En effet, les Bleus sont toujours à la recherche de nouveaux moyens pour augmenter la performance des athlètes. De plus, ce projet soulève une question qui est primordiale parmi les entraineurs.

«C’est une certitude que les meilleurs joueurs analysent une situation de jeu plus vite et prennent de meilleures décisions, affirme l’entraîneur-chef de l’équipe de soccer féminin des Carabins, Kevin McConnell, qui a fait une maitrise sur le sujet. Les qualités physiques comme la vitesse, l’agilité ou la puissance sont importantes, mais moins toutefois que la prise de décision, surtout au soccer. C’est ce qu’on cherche le plus à améliorer lors de nos entrainements sur le terrain.»

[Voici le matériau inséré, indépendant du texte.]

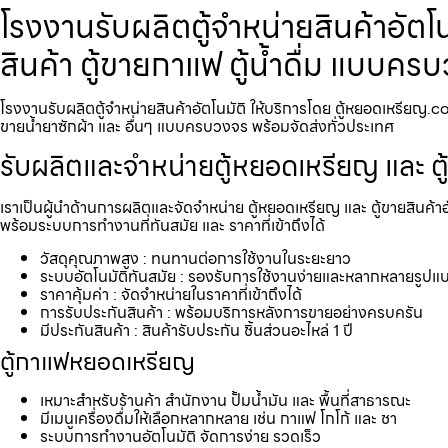
โรงงานรับผลิตตู้จำหน่ายสินค้า​อัต
สินค้า ตู้ขายกาแฟ ตู้น้ำดื่ม แบบค
โรงงานรับผลิตตู้จำหน่ายสินค้า​อัตโนมัติ ให้บริการโดย ตู้หยอดเหรียญ.co
ขายน้ำยาซักผ้า และ อื่นๆ แบบครบวงจร พร้อมจัดส่งทั่วประเทศ
รับผลิตและจำหน่ายตู้หยอดเหรียญ และ ตู
เราเป็นผู้นำด้านการผลิตและจัดจำหน่าย ตู้หยอดเหรียญ และ ตู้ขายสินค้า
พร้อมระบบการทำงานที่ทันสมัย และ ราคาที่เข้าถึงได้
วัสดุคุณภาพสูง : ทนทานต่อการใช้งานในระยะยาว
ระบบอัตโนมัติทันสมัย : รองรับการใช้งานง่ายและหลากหลายรูปแ
ราคาคุ้มค่า : จัดจำหน่ายในราคาที่เข้าถึงได้
การรับประกันสินค้า : พร้อมบริการหลังการขายอย่างครบครัน
มีประกันสินค้า : สินค้ารับประกัน ชิ้นส่วนอะไหล่ 1 ปี
ตู้กาแฟหยอดเหรียญ
เหมาะสำหรับร้านค้า สำนักงาน ปั้มน้ำมัน และ พื้นที่สาธารณะ
มีเมนูเครื่องดื่มให้เลือกหลากหลาย เช่น กาแฟ โกโก้ และ ชา
ระบบการทำงานอัตโนมัติ จัดการง่าย รวดเร็ว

L’entraineur-chef de l’équipe masculine, Pat Raimondo, croit aussi aux bienfaits d’une telle expérience. «En tant qu’équipe universitaire, ça fait partie de notre rôle de participer à ce genre de travaux, indique-t-il. Je crois que ce type d’entrainement peut aider nos joueurs sur le plan individuel. Il reste maintenant à voir comment on peut l’utiliser pour resserrer le jeu collectif.»

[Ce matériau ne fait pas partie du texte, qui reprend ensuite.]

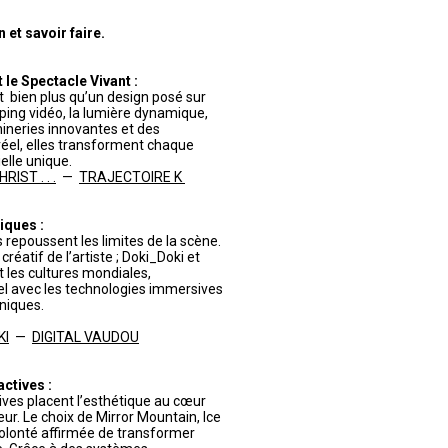
et savoir faire.
le Spectacle Vivant :
 bien plus qu’un design posé sur
pping vidéo, la lumière dynamique,
ineries innovantes et des
éel, elles transforment chaque
lle unique.
IST . . .
—
TRAJECTOIRE K
iques :
 repoussent les limites de la scène.
réatif de l’artiste ; Doki_Doki et
t les cultures mondiales,
turel avec les technologies immersives
niques.
KI
—
DIGITAL VAUDOU
actives :
tives placent l’esthétique au cœur
eur. Le choix de Mirror Mountain, Ice
volonté affirmée de transformer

Une expérience possible grâce au NeuroTracker
Le NeuroTracker est un logiciel qui entraine le cerveau à gérer les informations reçues le plus rapidement possible. Le principe est simple. Sur un écran, huit balles jaunes sont en mouvement dans tous les sens. Lorsqu’elles s’arrêtent, quatre sont ciblées. Quand les mouvements reprennent, le sujet doit suivre ces quatre balles parmi les autres et les retrouver lorsque l’image s’arrête de nouveau.

Ce logiciel, mis au point par le directeur de recherche Jocelyn Faubert, professeur à l’École d’optométrie de l’UdeM, est à la base des travaux de Thomas Romeas. Au fil des études qu’il a menées, M. Faubert a constaté qu’il y aurait une intelligence propre aux sportifs. Ces derniers seraient plus aptes à analyser visuellement des scènes complexes.

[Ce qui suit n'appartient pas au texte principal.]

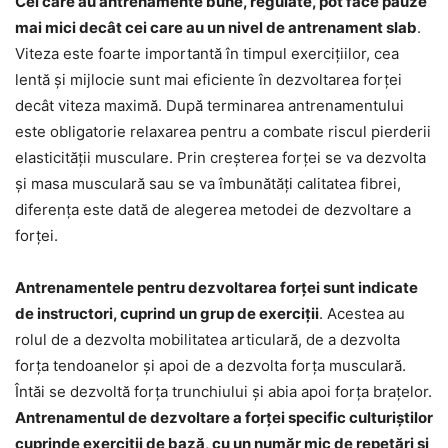
Cei care au antrenamente bune, regulate, pot face pauze
mai mici decât cei care au un nivel de antrenament slab
.
Viteza este foarte importantă în timpul exercițiilor, cea
lentă și mijlocie sunt mai eficiente în dezvoltarea forței
decât viteza maximă. După terminarea antrenamentului
este obligatorie relaxarea pentru a combate riscul pierderii
elasticității musculare. Prin creșterea forței se va dezvolta
și masa musculară sau se va îmbunătăți calitatea fibrei,
diferența este dată de alegerea metodei de dezvoltare a
forței.
Antrenamentele pentru dezvoltarea forței sunt indicate
de instructori, cuprind un grup de exerciții
. Acestea au
rolul de a dezvolta mobilitatea articulară, de a dezvolta
forța tendoanelor și apoi de a dezvolta forța musculară.
Întăi se dezvoltă forța trunchiului și abia apoi forța brațelor.
Antrenamentul de dezvoltare a forței specific culturiștilor
cuprinde exerciții de bază, cu un număr mic de repetări și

Les équipes de soccer des Bleus ont été divisées en trois groupes. Un seul a pris part à des séances avec le NeuroTracker. Un groupe témoin a regardé des matchs de soccer en trois dimensions. Ces deux groupes se soumettaient ensuite à des séances où ils devaient anticiper les mouvements d’un joueur animé sur un écran géant. Puis ils ont été comparés avec le second groupe témoin. Les gestes de tous les joueurs ont été analysés durant des séances de jeu sur le terrain avant et après l’expérience par leurs entraineurs, qui ignoraient lesquels avaient fait partie de quel groupe.

L’expérience de Thomas Romeas est aujourd’hui terminée. Les résultats seront analysés au cours de l’été. Si l’entrainement du cerveau se traduit réellement par une amélioration dans les prises de décision sur le terrain, les Carabins pourraient avoir contribué à une avancée majeure dans le monde du sport.